Futilité de retrouver vite une trace, pour un prédateur tel que lui. Aisément, cela avait été très facile de comprendre le système, la façon de procéder, de voir comment cette femme pourrait revenir au grand galop pour destituer un autre bien, des choses de grandes valeurs, bien plus que sa propre petite personne. Bien qu'a son sens, elle semblait en avoir, elle semblait avoir attirer le regard perfide du méchant, de l'être infâme qui partageait son corps depuis des années maintenant. L'autre avait été subjugué, comme le "lui" plus civilisé, plus présentable et apte à vivre en société. Pour la survie des deux. Il se doutait qu'elle était de ce genre d'organisation. Fier d'être un peu les oreilles de cette ville de part son appartenance à la Nuova mais aussi un rang allègrement délectable, il ne fut guère surpris quand on lui parla de la soirée de Mr. Fraser, un riche entrepreneur. Fortune dilapidé dans des collections gargantuesque, qui se chiffrait par un petit milliard sans doute. Un accumulateur compulsif et rare était les soirées donné par cet homme. Bien sur qu'il le connaissait. Cotoyant les hommes les plus naïfs et fortunés de la ville, c'était guère un soucis pour un procureur. Beaucoup faisait pas dans la dentelle pour obtenir des faveurs juridiques, les pots de vins étant nombreux et souvent colossaux à force. Il c'était même amusé à faire son compte " pot de vin" pour voir cela de plus prêt ou à l'utiliser pour l'armement, pour son compte personnel et celui de son double maléfique.
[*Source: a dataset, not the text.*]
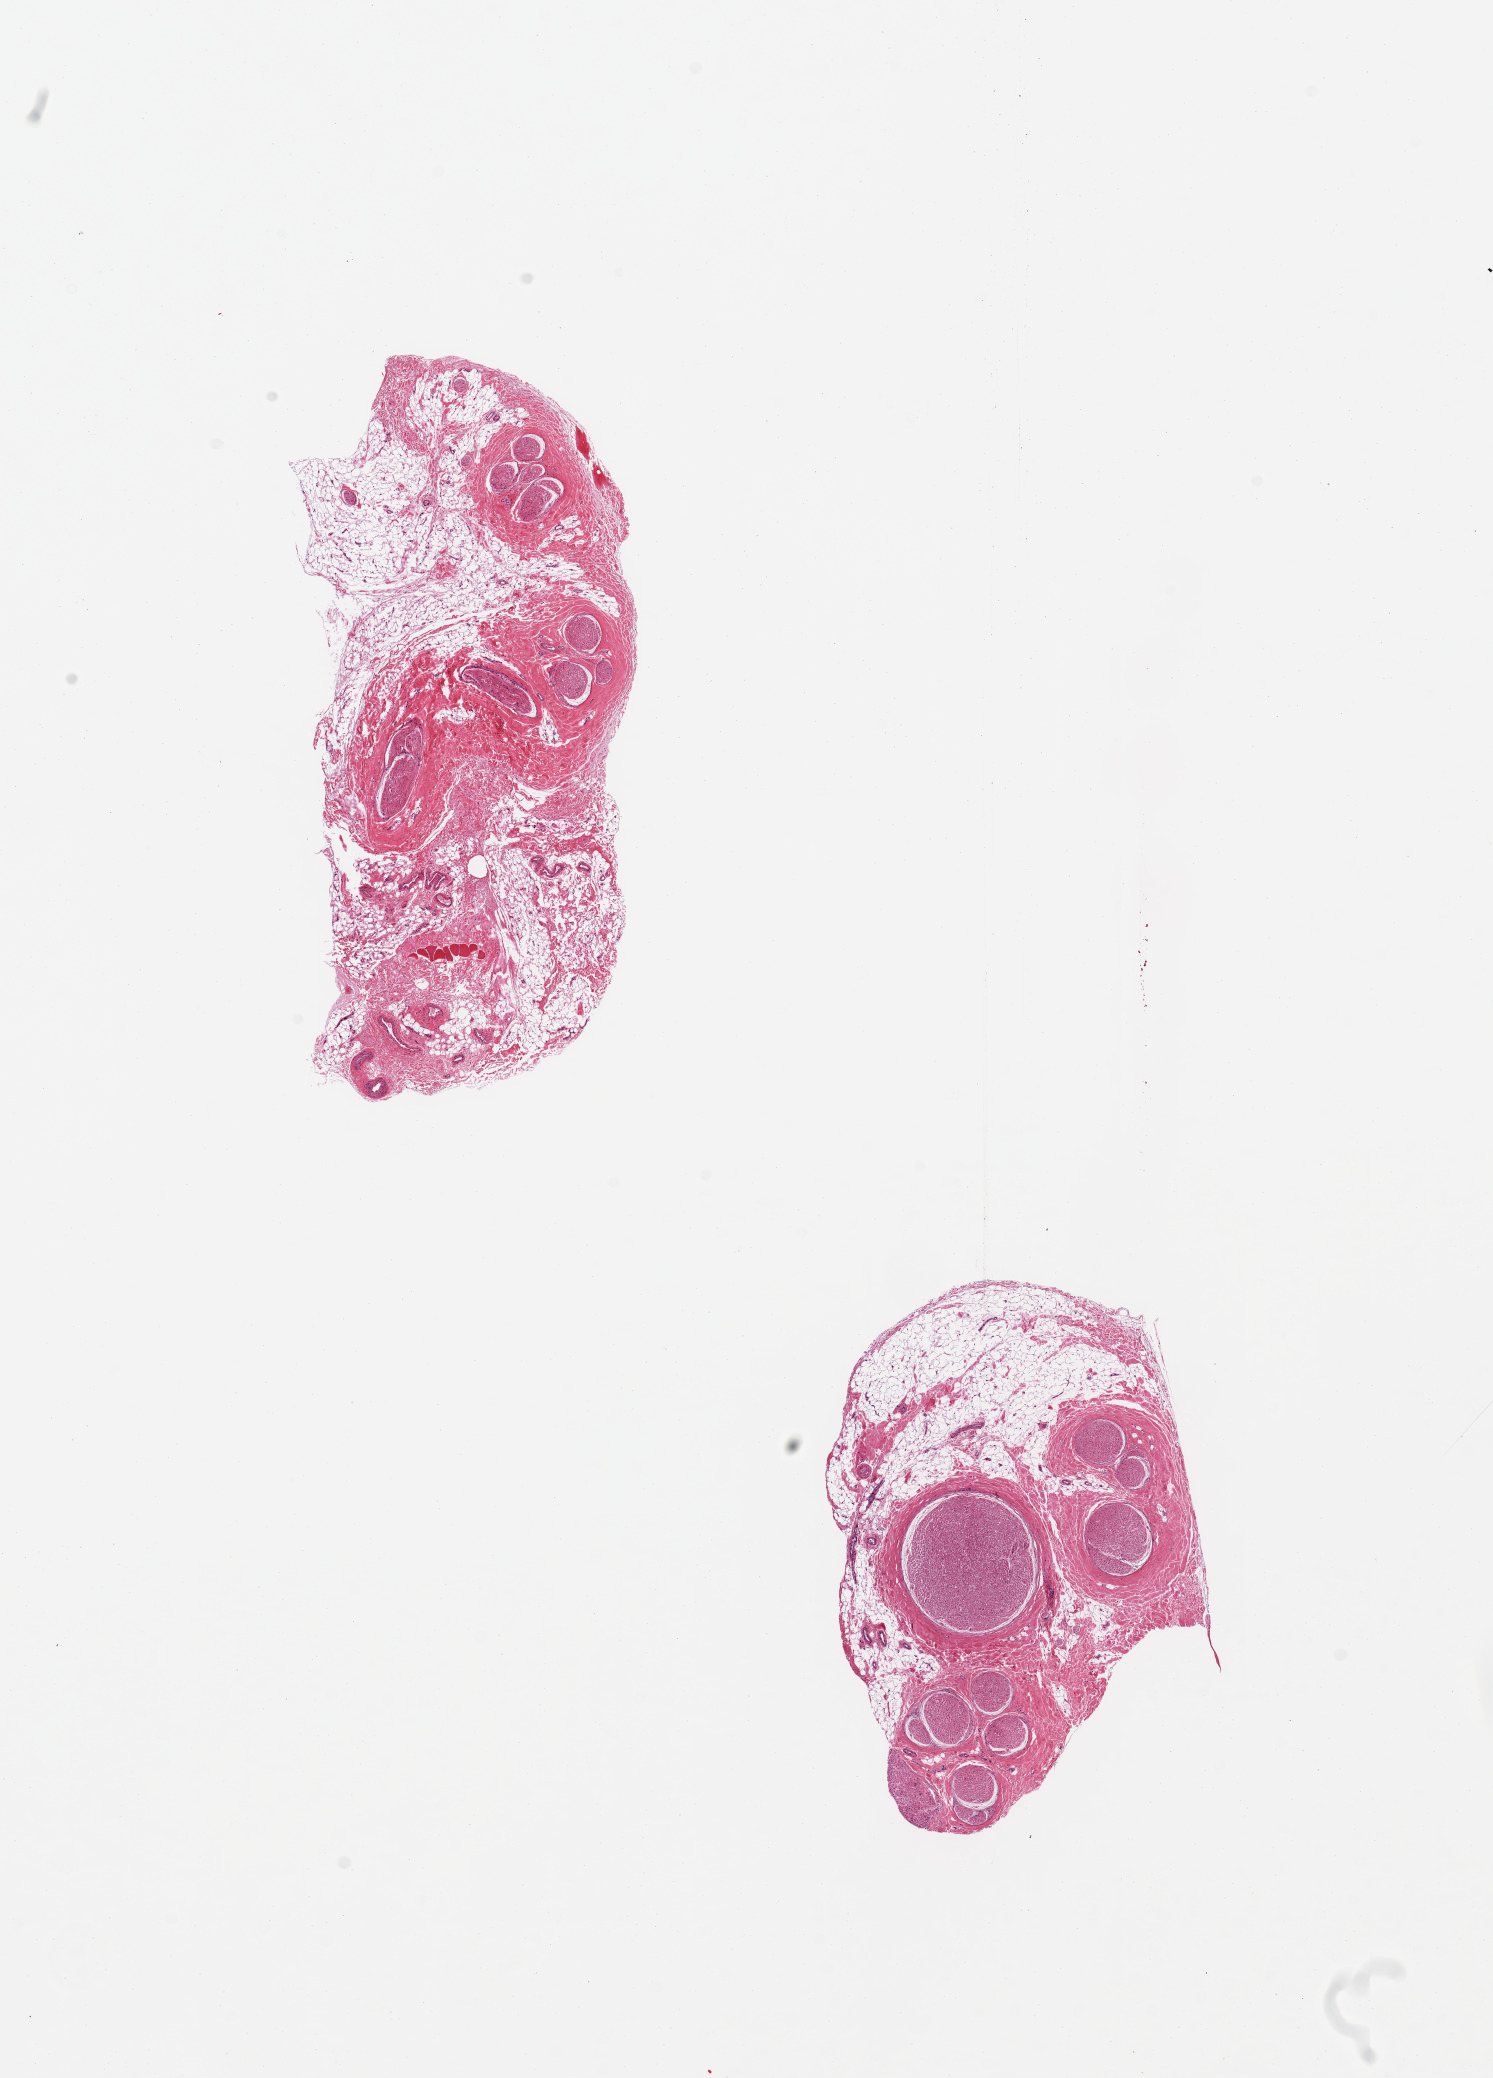
H&E whole-slide image — whole scanned area (about 11.8 x 16.4 mm, slide scanned at 20x) shown as a low-resolution overview; PAXgene-fixed paraffin-embedded (PFPE) section; section of tibial nerve (target tissue); tissue donor sample. Donor: male.
Review note (as recorded): 2 pieces, ~60-70% adherent fat/fibrous tissue, only ~30% target peripheral nerve.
Sourire factice, démarche noble, presque trop droite pour paraître réelle. Le voilà sortant de son véhicule blindé, proche des marches de la demeure ou paparazzis avaient déjà envahis l'espace vital. Il ne décroche pas son visage inerte, décochant peut-être un vague haussement de lippes quand il salut des connaissances, gardant toutefois ses lunettes sombres troublant la vue de ses yeux étranges à ceux qui ne le mérite pas. Il pénètre donc dans les lieux, parfaitement décoré avec un goût immanquable. Il se prit rapidement de quoi rafraîchir son gosier sec, avant de remarquer rapidement l'objet de son désir, presque de sa venue : elle. Cette blonde sulfureuse à la démarche presque reptilienne, pleine de suffisance et ravageuse. Il en eu un frisson dans l'échine, tant elle le mettait dans un état second. Il ne rêvait que d'une chose : la posséder, ne l'avoir que pour lui. Mais aussi de la mettre plus bas que terre, pour avoir essayer de piller son antre. Mais ça, c'était Kaïn. Pas Alec.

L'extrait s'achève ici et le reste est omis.